In order to create this model, we had to combine XTR's T5 encoder model with a dense layer. Below is the code used to do this. Credit to yaman on Github for this solution.

from sentence_transformers import SentenceTransformer
from sentence_transformers import models
import torch
import torch.nn as nn
import onnx
import numpy as np
from transformers import T5EncoderModel
from pathlib import Path
from transformers import AutoTokenizer

# https://github.com/huggingface/optimum/issues/1519

class CombinedModel(nn.Module):
    def __init__(self, transformer_model, dense_model):
        super(CombinedModel, self).__init__()
        self.transformer = transformer_model
        self.dense = dense_model

    def forward(self, input_ids, attention_mask):
        outputs = self.transformer(input_ids, attention_mask=attention_mask)
        token_embeddings = outputs['last_hidden_state']
        return self.dense({'sentence_embedding': token_embeddings})


save_directory = "onnx/"

# Load a model from transformers and export it to ONNX
tokenizer = AutoTokenizer.from_pretrained(path)
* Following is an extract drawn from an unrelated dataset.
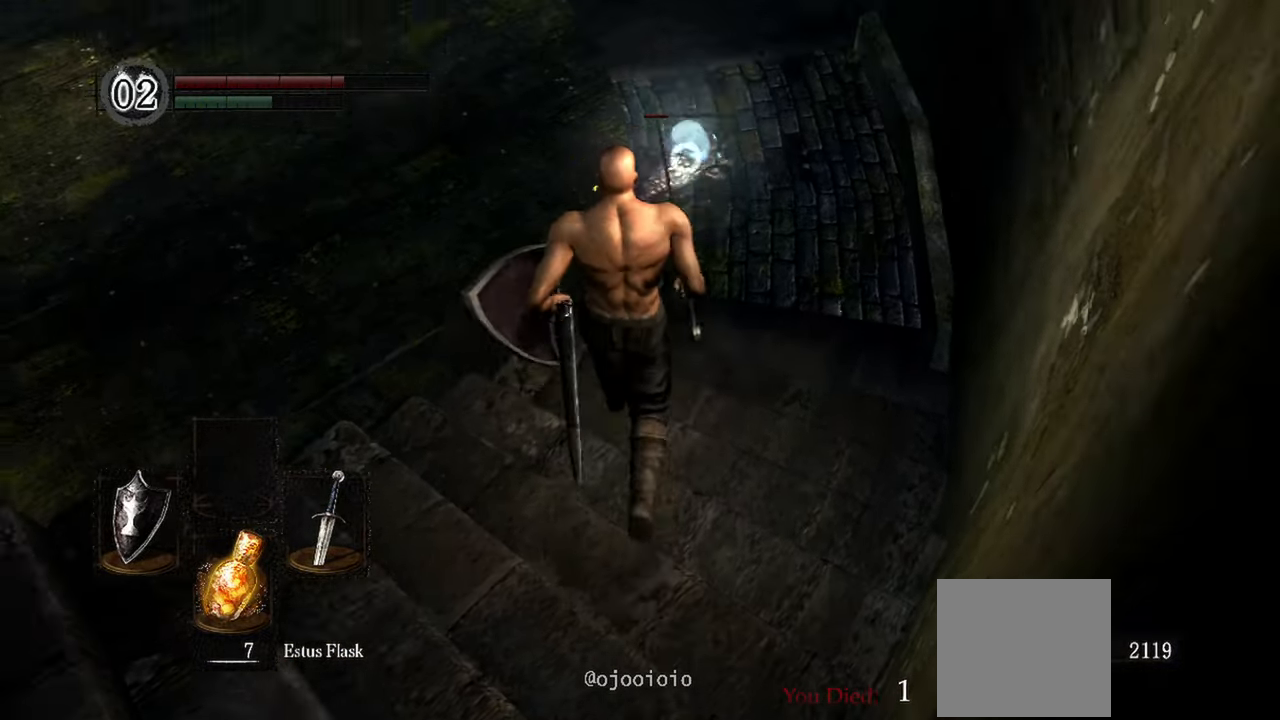
Gameplay with a controller (Xbox layout); each line is a JSON object with the inputs held at the frame after it. "events" lists button and stick changes between this image and that frame as [ms after this image, input, new state], when the widget could be followed in between. Not read: SELECT.
{"buttons": ["B"], "left_stick": "up", "right_stick": "center", "events": [[250, "B", "down"]]}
# load the t5 base encoder model.
transformer_model = T5EncoderModel.from_pretrained(path)

dense_model = models.Dense(
    in_features=768,
    out_features=128,
    bias=False,
    activation_function= nn.Identity()
)

state_dict = torch.load(os.path.join(path, '2_Dense', dense_filename))
dense_model.load_state_dict(state_dict)

model = CombinedModel(transformer_model, dense_model)

model.eval()

input_text = "Who founded google"
inputs = tokenizer(input_text, padding='longest', truncation=True, max_length=128, return_tensors='pt')

input_ids = inputs['input_ids']
attention_mask = inputs['attention_mask']

torch.onnx.export(
    model,
    (input_ids, attention_mask),
    "combined_model.onnx",
    export_params=True,
    opset_version=17,
    do_constant_folding=True,
    input_names = ['input_ids', 'attention_mask'],
    output_names = ['contextual'],
    dynamic_axes={
        'input_ids': {0 : 'batch_size', 1: 'seq_length'},    # variable length axes
        'attention_mask': {0 : 'batch_size', 1: 'seq_length'},
        'contextual' : {0 : 'batch_size', 1: 'seq_length'}
    }
)

onnx.checker.check_model("combined_model.onnx")

combined_model = onnx.load("combined_model.onnx")

import onnxruntime as ort
ort_session = ort.InferenceSession("combined_model.onnx")
output = ort_session.run(None, {'input_ids': input_ids.numpy(), 'attention_mask': attention_mask.numpy()})


# Run the PyTorch model
pytorch_output =  model(input_ids, attention_mask)
print(pytorch_output['sentence_embedding'])

print(output[0])
# Compare the outputs
# print("Are the outputs close?", np.allclose(pytorch_output.detach().numpy(), output[0], atol=1e-6))

# Calculate the differences between the outputs
differences = pytorch_output['sentence_embedding'].detach().numpy() - output[0]

# Print the standard deviation of the differences
print("Standard deviation of the differences:", np.std(differences))

print("pytorch_output size:", pytorch_output['sentence_embedding'].size())
print("onnx_output size:", output[0].shape)